Hoje, 11 de março de 2014, 32 anos de falecimento do
Servo de Deus Dom Gabriel Paulino Bueno Couto. 

Maria, Mãe do Filho de Deus, feito Homem, 
fazei-nos homens-fïlhos de Deus!    (D.Gabriel)

segunda-feira, 23 de dezembro de 2013

A ALEGRIA DO NATAL


“Aconteceu, um dia, que nasceu em Belém, na Palestina, uma criança num lugar onde não costumam nascerem crianças,  numa gruta,  situada num grande pasto, e sua mãe a colocou num berço que não costuma ser berço de criança recém-nascida, num cocho ou manjedoura.” Esse acontecimento que se deu há quase dois mil anos, é lembrado em todo o mundo e de algum modo por todos os homens do mundo.
Como se situa essa criança na história do mundo? Na história dos homens? É claro que a resposta só pode ser entendida por quem tem fé, pouca ou muita, não importa; se, porém, quiser colocar esse acontecimento na linha das “coisas que acontecem”, dos desencadeamentos naturais de forças “socioeconômicas”, como “algo” que não se destaca dos demais “algos” que soem acontecer, só diferente pelas circunstâncias de que se revestiu, então a criança da manjedoura de Belém, será uma das muitas crianças que vão nascendo por esse mundo a  fora, no meio do mato, à beira das estradas, na miséria da favela imunda...
Mas não! “O Verbo de Deus, pelo qual todas as coisas foram feitas, Ele próprio se encarnou, de tal modo que, como homem perfeito, salvasse todos os homens e recapitulasse todas as coisas. O Senhor é o fim da história humana, ponto ao qual convergem as aspirações da história e da civilização, centro da humanidade, alegria de todos os corações e plenitude de todos os desejos” (GS 45).

O dia do Natal de Jesus entrou no calendário no mundo como DIA DA ALEGRIA!
Ninguém mais do que a Igreja quer que reine a alegria no coração de cada homem, de cada família, da sociedade humana.

† Gabriel Bueno Couto, O. C. -Bispo de Jundiaí


Que a Sagrada Família cubra você, e toda a sua família com as maiores graças neste Natal de 2013.

domingo, 20 de outubro de 2013

SOU FILHO DE DEUS






1 - Nascemos todos para ser filhos de Deus. Esta “altíssima”, “sublime”, “divina” vocação (cf.
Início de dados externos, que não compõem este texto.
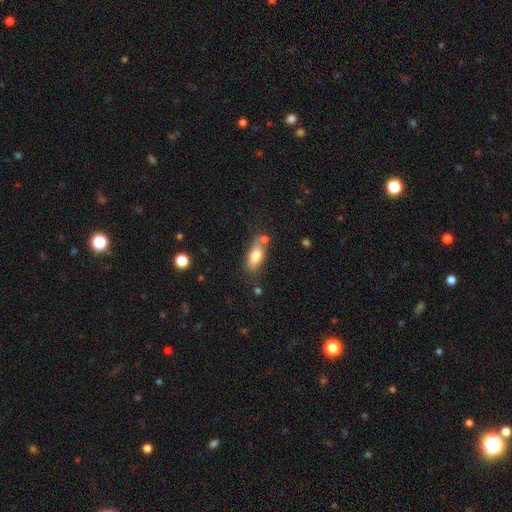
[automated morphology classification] A smooth galaxy with no disk features (78%) that is in between round and cigar-shaped (80%). Merging: none (56%).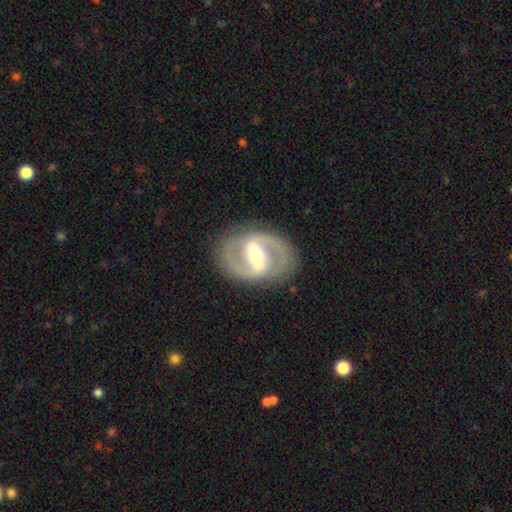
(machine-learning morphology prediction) This is clearly a featured or disk galaxy (89%). It is clearly not viewed edge-on (97%). Bar: likely strong (60%). Spiral arm pattern: clearly yes (93%). Spiral arm count: clearly 2 (93%). Spiral winding: possibly medium (57%). Central bulge: likely moderate (63%). Merging: clearly none (86%).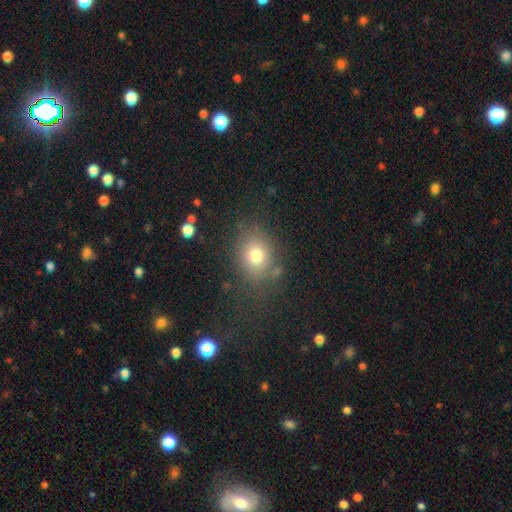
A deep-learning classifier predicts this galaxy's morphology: A smooth galaxy with no disk features (75%) that is round (53%).

Vote fractions:
- Smooth or featured? smooth: 75% / star or artifact: 13% / featured or disk: 11%
- How rounded? round: 53% / in between: 46% / cigar-shaped: 1%
- Merging? none: 74% / minor disturbance: 15% / major disturbance: 8% / merger: 3%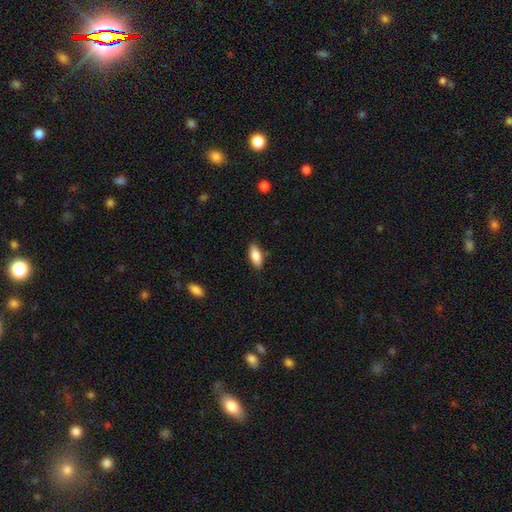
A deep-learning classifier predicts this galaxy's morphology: Smooth or featured? smooth (84%)
How rounded? in between (79%)
Merging? none (84%)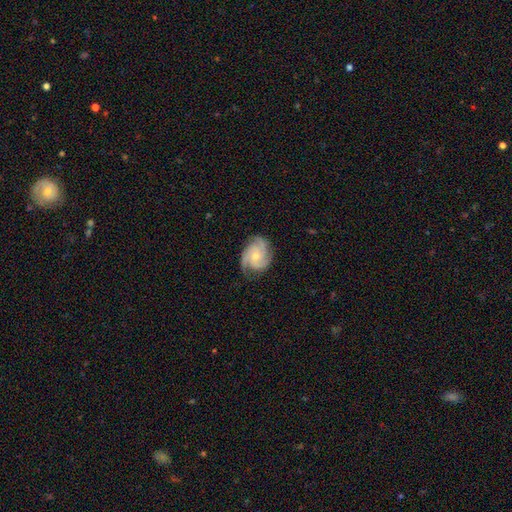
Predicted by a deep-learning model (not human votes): Smooth or featured? featured or disk (85%)
Edge-on disk? no (98%)
Bar? no (76%)
Spiral arms? yes (98%)
Spiral winding? tight (49%)
Spiral arm count? 3 (65%)
Bulge size? small (56%)
Merging? none (74%)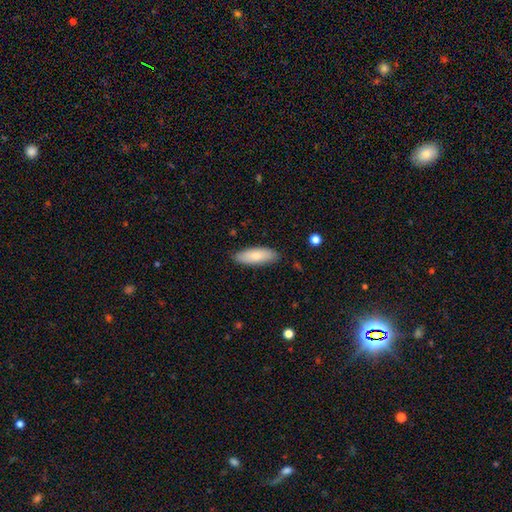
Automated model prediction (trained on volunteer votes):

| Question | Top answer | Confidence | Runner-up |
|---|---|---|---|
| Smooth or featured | smooth | 79% | featured or disk (15%) |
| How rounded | in between | 69% | cigar-shaped (29%) |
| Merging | none | 86% | minor disturbance (11%) |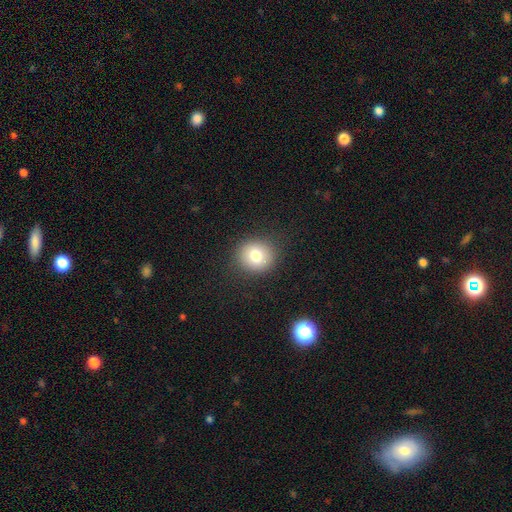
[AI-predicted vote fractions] Smooth or featured? Predicted: smooth (p=0.78). How rounded? Predicted: round (p=0.87). Merging? Predicted: none (p=0.89).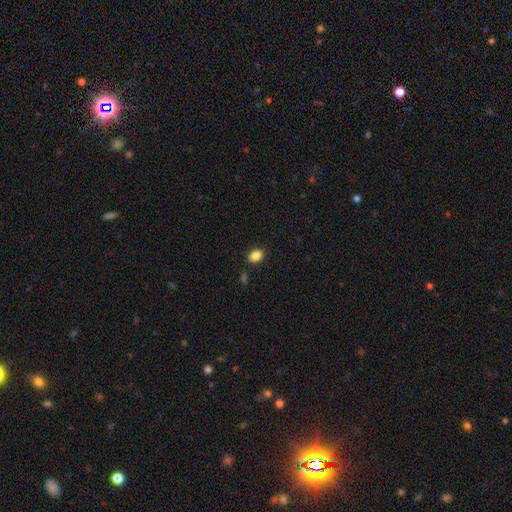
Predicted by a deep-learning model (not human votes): This is clearly a smooth galaxy (86%). How rounded: likely in between (73%). Merging: clearly none (86%).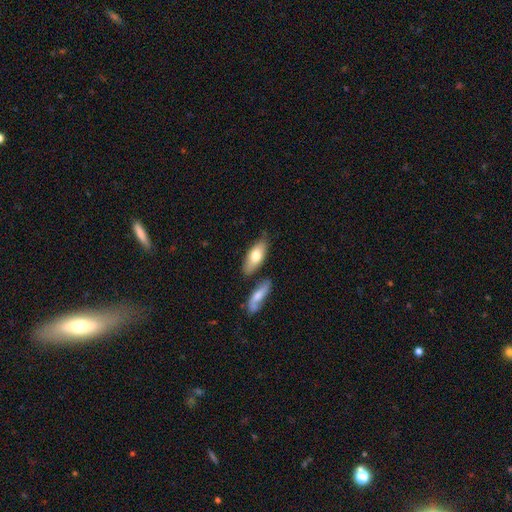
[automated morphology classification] smooth 72%, featured or disk 22%, star or artifact 6%. Down the decision tree: how rounded — in between (79%); merging — none (72%).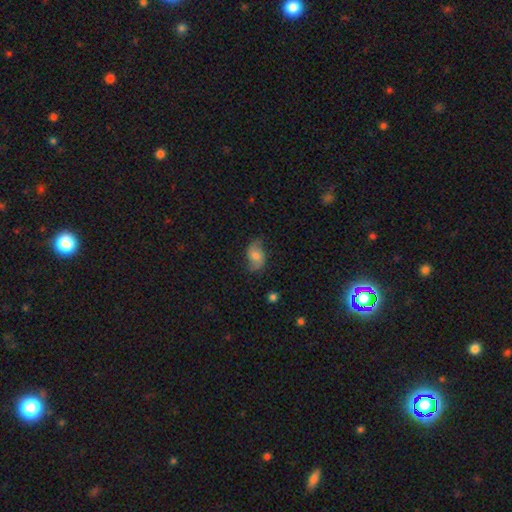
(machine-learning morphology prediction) A featured or disk galaxy (49%). Merging: none (69%).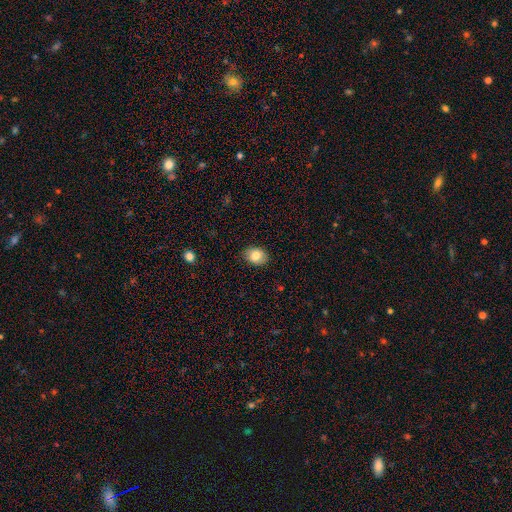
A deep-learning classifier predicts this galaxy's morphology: Q: Smooth or featured?
A: smooth (81%); runner-up: featured or disk (11%)
Q: How rounded?
A: in between (66%); runner-up: round (33%)
Q: Merging?
A: none (85%); runner-up: minor disturbance (12%)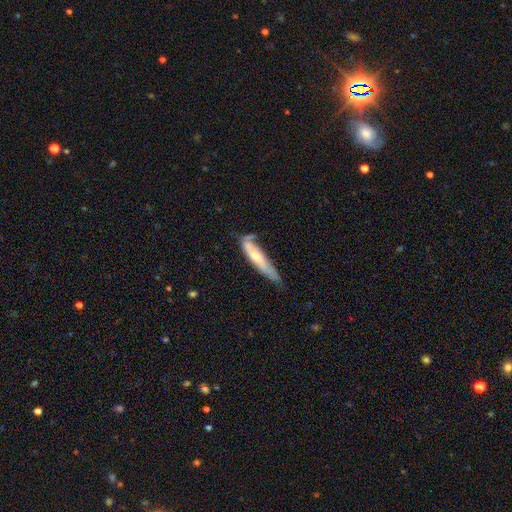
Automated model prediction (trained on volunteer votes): Smooth or featured?
  - smooth: 48% *
  - featured or disk: 46%
  - star or artifact: 6%
Merging?
  - none: 45% *
  - minor disturbance: 32%
  - major disturbance: 13%
  - merger: 10%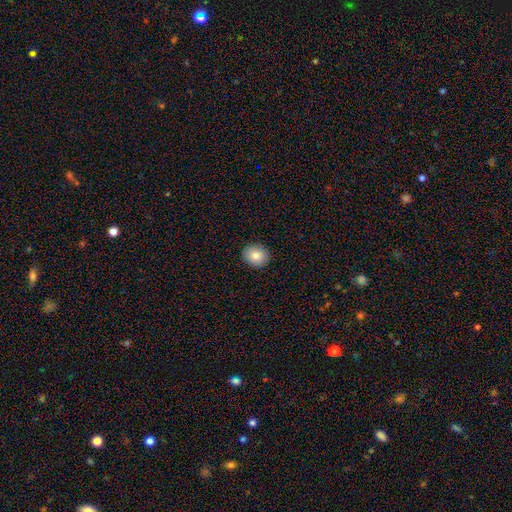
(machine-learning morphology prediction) This is clearly a smooth galaxy (84%). How rounded: likely round (78%). Merging: clearly none (91%).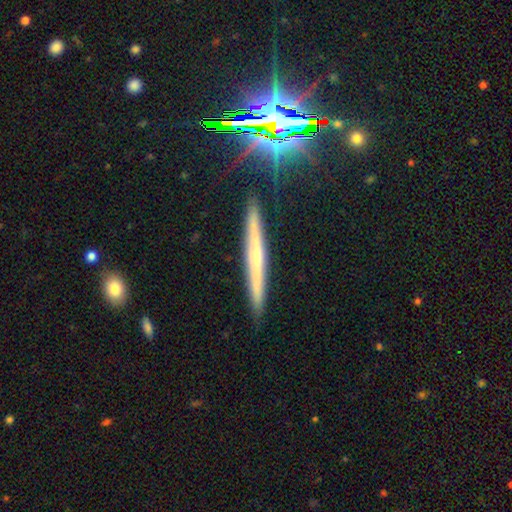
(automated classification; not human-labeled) Morphology: type=featured or disk (54%); edge-on=yes (96%); edge-on bulge=none (55%); merging=none (91%).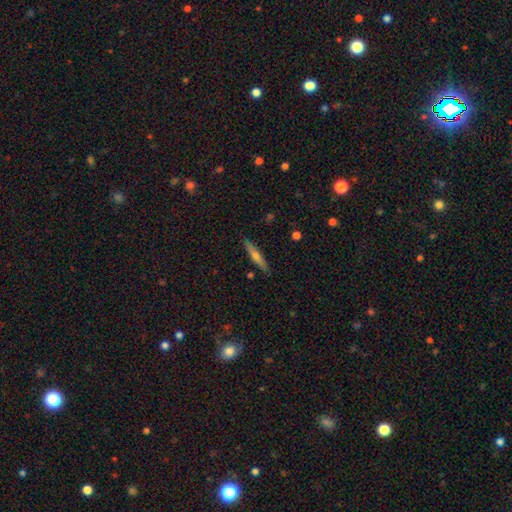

GS 3.13), pela qual “Deus chamou o homem para que ele, com sua natureza inteira, una-se a Deus na comunhão perpetua da incorruptível vida divina” (GS 18) “como filho”, participando da sua própria felicidade (cd GS 21), é algo que “marca” a natureza do homem. Com efeito, Deus Criador, ao tomar o barro da terra, não quis “modelar” uma simples criatura, mas um filho, feito à sua imagem e semelhança. Quis e realizou e a esta criatura-filho, formada do barro da terra, Deus deu o nome de Adão, isto é, homem (cf. Gen 1,26; 2,7; 5,1-2). Como ele seriam todos os seus descendentes (cf. Gen 1,27 ss; Sl 8; Ecl 17, 1-11). Segundo os planos de Deus, de seu infinito amor, todos os descendentes de Adão seriam constituídos filhos de Deus em virtude da natureza recebida dele, elevada, como é óbvio, a instrumento de tamanha capacidade não por uma qualidade natural, mas por uma disposição de essencial transcendência do amor de Deus.

2 - Segundo este contexto original da Criação, esclarecido pela luz da fé, o ser homem identifica-se com o ser filho de Deus. Esta é a real definição do homem, pois corresponde a quanto Deus “pensou” ao modelá-lo segundo o seu protótipo, o Filho Unigênito, o Verbo de Deus, na sua encarnação no seio da Virgem Maria, mistério que haveria de se realizar no fim dos tempos: JESUS CRISTO. “Adão, o primeiro homem, era figura daquele que haveria de vir, isto é, do Cristo Senhor”, assim ensina a Igreja (GS 22).

3 - O homem, porem, perdeu esta sua identidade, não aceitando esta sua “definição”; quis ser mais do que filho de Deus: por este pecado, cometido já no inicio de sua história, ele “destruiu a devida ordem em relação” a Deus como seu princípio e fim e “ao mesmo tempo, toda a harmonia consigo mesmo, com os outros homens e as coisas criadas” (GS 13; cf. Gn 3,1-19)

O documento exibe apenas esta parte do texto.